Hierarchical Containers of Intelligence
What these two concepts (memetics and insect colony hive mind) led me to consider was that any collection of neurons can form a capacity to host information and conscious capability; and that any collection of organisms hosting their own cluster of neurons can form a physically disconnected but observably connected container for information and conscious capability. This led to the idea that the foundational building blocks of consciousness (cells, neurons, organisms, colonies, collectives, species, biomes) all form a hierarchy of interrelated and intertwined consciousness.
This deserves to be unpacked a bit. Working top down, this would mean that the following could be true:
- single cell organisms demonstrate skill and knowledge (albeit simplistic and survival based)

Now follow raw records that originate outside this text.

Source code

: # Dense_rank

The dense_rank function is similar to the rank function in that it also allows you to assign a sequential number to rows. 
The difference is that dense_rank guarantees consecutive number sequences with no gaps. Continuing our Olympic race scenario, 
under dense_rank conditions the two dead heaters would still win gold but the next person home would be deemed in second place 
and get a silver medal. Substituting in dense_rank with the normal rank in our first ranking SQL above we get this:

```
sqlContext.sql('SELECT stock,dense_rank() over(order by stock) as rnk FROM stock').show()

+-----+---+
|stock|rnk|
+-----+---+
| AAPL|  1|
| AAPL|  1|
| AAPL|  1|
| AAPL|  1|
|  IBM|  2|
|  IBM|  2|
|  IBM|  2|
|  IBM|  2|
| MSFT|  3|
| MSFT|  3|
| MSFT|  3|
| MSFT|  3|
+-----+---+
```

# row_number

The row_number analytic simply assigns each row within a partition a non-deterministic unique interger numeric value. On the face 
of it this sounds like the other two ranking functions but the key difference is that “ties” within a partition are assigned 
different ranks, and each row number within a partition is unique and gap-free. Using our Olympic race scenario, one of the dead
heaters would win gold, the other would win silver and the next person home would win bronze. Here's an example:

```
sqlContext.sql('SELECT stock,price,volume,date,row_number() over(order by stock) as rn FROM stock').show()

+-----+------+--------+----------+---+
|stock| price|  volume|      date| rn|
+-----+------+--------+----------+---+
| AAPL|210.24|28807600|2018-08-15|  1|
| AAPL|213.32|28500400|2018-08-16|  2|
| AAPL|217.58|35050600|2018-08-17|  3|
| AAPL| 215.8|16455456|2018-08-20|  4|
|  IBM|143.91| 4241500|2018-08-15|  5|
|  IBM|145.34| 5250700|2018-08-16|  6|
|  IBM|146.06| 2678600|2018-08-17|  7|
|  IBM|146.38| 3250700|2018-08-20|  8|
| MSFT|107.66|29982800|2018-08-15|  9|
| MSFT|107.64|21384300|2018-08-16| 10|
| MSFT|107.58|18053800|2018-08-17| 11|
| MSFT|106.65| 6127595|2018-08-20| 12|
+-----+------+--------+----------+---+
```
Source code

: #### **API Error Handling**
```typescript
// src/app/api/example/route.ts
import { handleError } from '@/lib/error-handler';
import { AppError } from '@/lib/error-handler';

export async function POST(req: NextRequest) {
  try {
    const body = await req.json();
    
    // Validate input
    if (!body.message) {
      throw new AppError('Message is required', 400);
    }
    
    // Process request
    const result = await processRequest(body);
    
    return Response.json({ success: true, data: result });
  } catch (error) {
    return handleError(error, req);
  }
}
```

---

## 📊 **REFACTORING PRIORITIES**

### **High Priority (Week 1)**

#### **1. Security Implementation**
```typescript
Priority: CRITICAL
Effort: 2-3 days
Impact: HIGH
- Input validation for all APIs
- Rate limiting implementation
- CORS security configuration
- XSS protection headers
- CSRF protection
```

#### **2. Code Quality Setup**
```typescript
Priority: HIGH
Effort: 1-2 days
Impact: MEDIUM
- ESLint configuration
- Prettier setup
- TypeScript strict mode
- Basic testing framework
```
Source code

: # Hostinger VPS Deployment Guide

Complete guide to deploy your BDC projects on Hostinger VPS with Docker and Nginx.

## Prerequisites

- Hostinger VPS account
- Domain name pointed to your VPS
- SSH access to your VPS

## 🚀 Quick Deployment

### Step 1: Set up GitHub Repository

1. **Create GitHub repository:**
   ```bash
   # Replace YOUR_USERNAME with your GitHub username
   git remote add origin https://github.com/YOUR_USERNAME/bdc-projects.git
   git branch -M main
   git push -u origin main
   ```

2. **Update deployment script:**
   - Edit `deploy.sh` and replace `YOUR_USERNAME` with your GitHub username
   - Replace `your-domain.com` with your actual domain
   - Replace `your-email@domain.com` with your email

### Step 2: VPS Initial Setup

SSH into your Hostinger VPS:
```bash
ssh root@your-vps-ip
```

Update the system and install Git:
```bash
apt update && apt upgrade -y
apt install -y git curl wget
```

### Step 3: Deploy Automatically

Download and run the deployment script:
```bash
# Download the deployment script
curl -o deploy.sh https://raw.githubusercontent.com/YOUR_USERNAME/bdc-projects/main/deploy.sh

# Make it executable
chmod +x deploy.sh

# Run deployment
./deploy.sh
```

- neuron cells seem to be specifically designed to contain knowledge (or more accurately, opinions)
- organisms / animals demonstrate skills and knowledge
- colonies like ant colonies, bee hives and locust groups demonstrate group-think, group coordination and could be said to demonstrate knowledge and skills as a colony collective. (similarly, isolated villages of humans or primates demonstrate as colonies)
- collectives like forest prey (birds, rodents, herd animals) alert one another of predator threats and demonstrate a kind of symbiotic coordination as a collective of “prey”. (Similarly, human cohorts like Gen-X, Millennials or ethnic minority/majority groups operate as collectives).
- species evolve and pass on ancestral skills and knowledge at the instinctual level (“a priori knowledge”), whether by DNA or some other unknown phenomenon.
Following this example of a hierarchical structure of clusters of intelligence containers from single-cell all the way to planet-wide levels allows us to contemplate consciousness beyond individual human consciousness. The old “I think, therefore I am” level of contemplation of consciousness pales in comparison. For millennia, human kind has contemplated our own brilliance and compared other individual animal species with our own individual computational power. We are superior, just ask one of us. What if we are just a minor link in a chain of intelligence of ever expanding structures. Similar to the idea that a self-aware skin cell becomes engrossed in considering it’s own superior intelligence to that of a red blood cell, without realizing that the human organism to which they both belong is truly an unfathomable super-intelligence by contrast. Could mankind be a collection of self-absorbed skin cells contemplating our own genius, while missing the point that we are but components in a greater and unfathomable super-intelligence?
This is not (yet) an article exploring the nature of God or spirit of the universe. But that’s a fun exploration for another day. It is a foundational idea to hold onto as we contemplate the nature of an AGI that is of super-intelligent capability, and how consciousness works in the observable world. We shall stay focussed on AGI (despite my strong urge to fork off into 5 other fun directions).
What’s Next?
If I believe that a phenomenon of collective consciousness is observable, I must wonder what the benefits and effects might be. The obvious topics to explore next include intuition, inspiration, sleeping dreams, trance visions, and the role of the subconscious in each of these. Perhaps I will explore these in upcoming posts.